Overall, the DiffER methodology systematically reduces reversal curse symptoms in DLLMs by maintaining entity atomicity and training for bidirectional logical correspondence (He et al., 12 Jan 2026).

5. Entity-Preserving Reversal in Reversible Causal Graph Dynamics

Reversal with preservation of atomic substructures extends to dynamic graph systems. In reversible causal graph dynamics (CGD), classical vertex-preserving bijective maps preclude local node creation/destruction. However, by shifting to settings where certain "memory reservoirs," "signal-passing conventions," or algebraic name structures are maintained, one can support local reversible transformations that split or merge subgraphs or entities while preserving the ability to reconstruct the original state (Arrighi et al., 2018).

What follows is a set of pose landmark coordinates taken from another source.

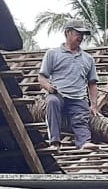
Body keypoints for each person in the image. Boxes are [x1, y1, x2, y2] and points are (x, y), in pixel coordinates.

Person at [38, 20, 101, 150]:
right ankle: (55, 142)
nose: (81, 37)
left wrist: (94, 105)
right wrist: (49, 87)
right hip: (58, 94)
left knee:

Three equivalent formal frameworks are established:

  1. Memory-augmented CGD: Each visible node is accompanied by an infinite tree reservoir ("invisible matter"). Node creation/removal is modeled as movement between visible and invisible status, preserving overall bijectivity.
  2. Anonymous CGD: On unlabeled graphs, node birth/destruction is permissible as long as bijectivity is preserved modulo isomorphism.
  3. Named-graph CGD (name algebra): Entities (nodes) are named using algebraic structures supporting merge/split operations, ensuring that inverse transformations are well-defined at the algebraic level.

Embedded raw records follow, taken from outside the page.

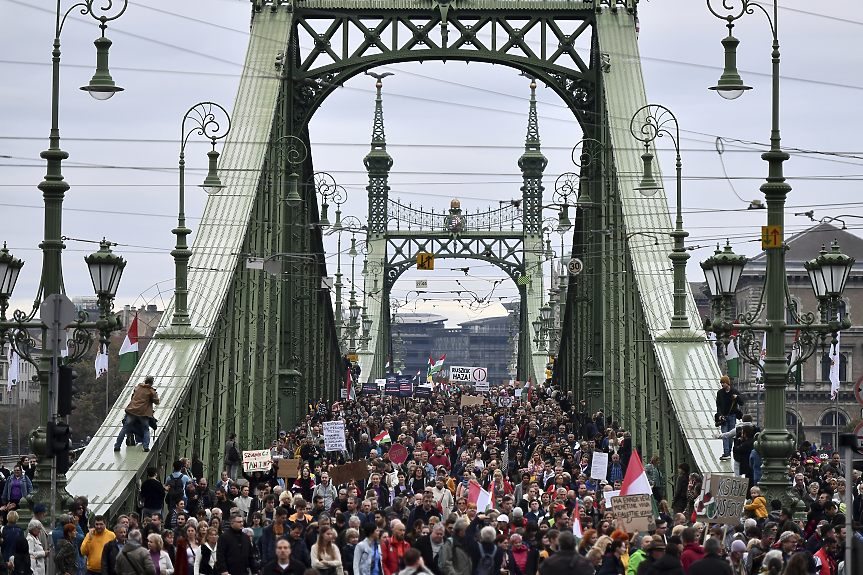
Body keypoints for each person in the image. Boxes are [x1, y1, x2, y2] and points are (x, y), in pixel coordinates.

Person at [114, 376, 159, 452]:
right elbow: (156, 401)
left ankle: (117, 446)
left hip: (133, 411)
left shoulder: (138, 387)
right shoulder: (151, 391)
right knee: (146, 429)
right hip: (143, 413)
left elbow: (132, 397)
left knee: (125, 428)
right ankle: (146, 446)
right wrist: (155, 395)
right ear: (151, 382)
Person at [715, 376, 743, 461]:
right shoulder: (720, 393)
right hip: (724, 416)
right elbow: (718, 404)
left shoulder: (735, 392)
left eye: (723, 383)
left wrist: (737, 398)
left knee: (730, 435)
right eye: (721, 383)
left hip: (732, 416)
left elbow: (741, 403)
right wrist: (719, 414)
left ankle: (729, 451)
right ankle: (726, 452)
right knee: (725, 434)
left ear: (727, 383)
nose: (722, 384)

These mechanisms generalize entity-preserving reversal principles beyond language, supporting information-preserving dynamic reconfiguration of combinatorial structures (Arrighi et al., 2018).

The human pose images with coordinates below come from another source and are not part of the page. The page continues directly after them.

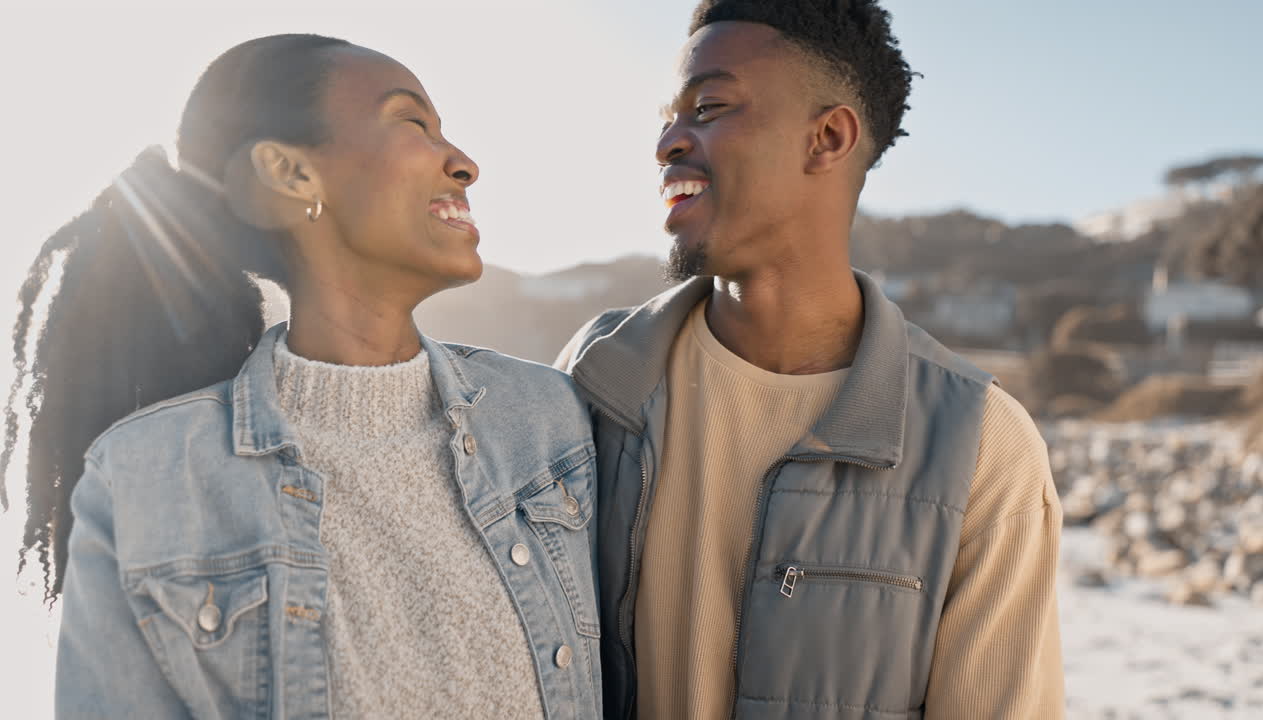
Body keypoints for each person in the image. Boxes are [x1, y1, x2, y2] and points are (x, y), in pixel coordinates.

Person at [3, 34, 600, 719]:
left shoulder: (546, 421)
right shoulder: (142, 481)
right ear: (289, 174)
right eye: (413, 122)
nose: (464, 163)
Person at [556, 2, 1064, 718]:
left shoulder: (983, 448)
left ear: (827, 138)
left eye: (708, 106)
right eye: (667, 116)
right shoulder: (592, 380)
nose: (668, 140)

6. Evaluation, Limitations, and Future Directions

Empirical Results

  • Entity-preserving reverse LLMs (1.4B parameter scale) attain 100% on symbolic multi-word entity reversal and 99% on biography QA (full-name recall), compared to 0% for standard LMs (Golovneva et al., 2024).
  • DiffER improves both forward and reverse accuracy on canonical relation databases (PORE parent–child, company–CEO) (He et al., 12 Jan 2026).
  • In graph dynamics, entity-preserving and name-algebraic models enable reversible, local, size-varying transformations (node split/merge), broadening the scope of reversible computation.

Limitations

  • Current entity detection relies on NER, which may omit non-named-entity multi-token concepts (dates, technical terms) (Golovneva et al., 2024).
  • The approach is sensitive if the target to predict is itself not fully preserved under the entity partition.
  • Scaling to open-domain or higher-arity relations, and automating D_sym and D_rel construction at web-scale, remain open challenges (He et al., 12 Jan 2026).

Extensions

  • Segmentation into concept chunks beyond canonical entities using unsupervised or cross-domain approaches.
  • Mixing random-segment reversal to reduce reliance on external NER tools.
  • Adapting the paradigm to multilingual corpora and structurally rich objects (code, tables).
  • Extending entity-preserving principles to full joint pre-training and larger model scales (Golovneva et al., 2024, He et al., 12 Jan 2026).

7. Relevance and Applications

Entity-preserving reversal methods reorient data augmentation and reversible transformation to maintain the integrity of core semantic, syntactic, or combinatorial structures. In language, this directly impacts knowledge probing, bidirectional reasoning, and the reversibility of factual associations. In computation and physics, these methods underpin formal models for reversible computing, extend cellular automata to dynamic topologies, and provide a basis for discrete quantum gravity approaches through causal graph dynamics (Arrighi et al., 2018). A plausible implication is that future foundation models and dynamic systems will increasingly rely on entity-preserving reversibility to guarantee logical soundness, compositionality, and efficient reuse of information across tasks and transformations.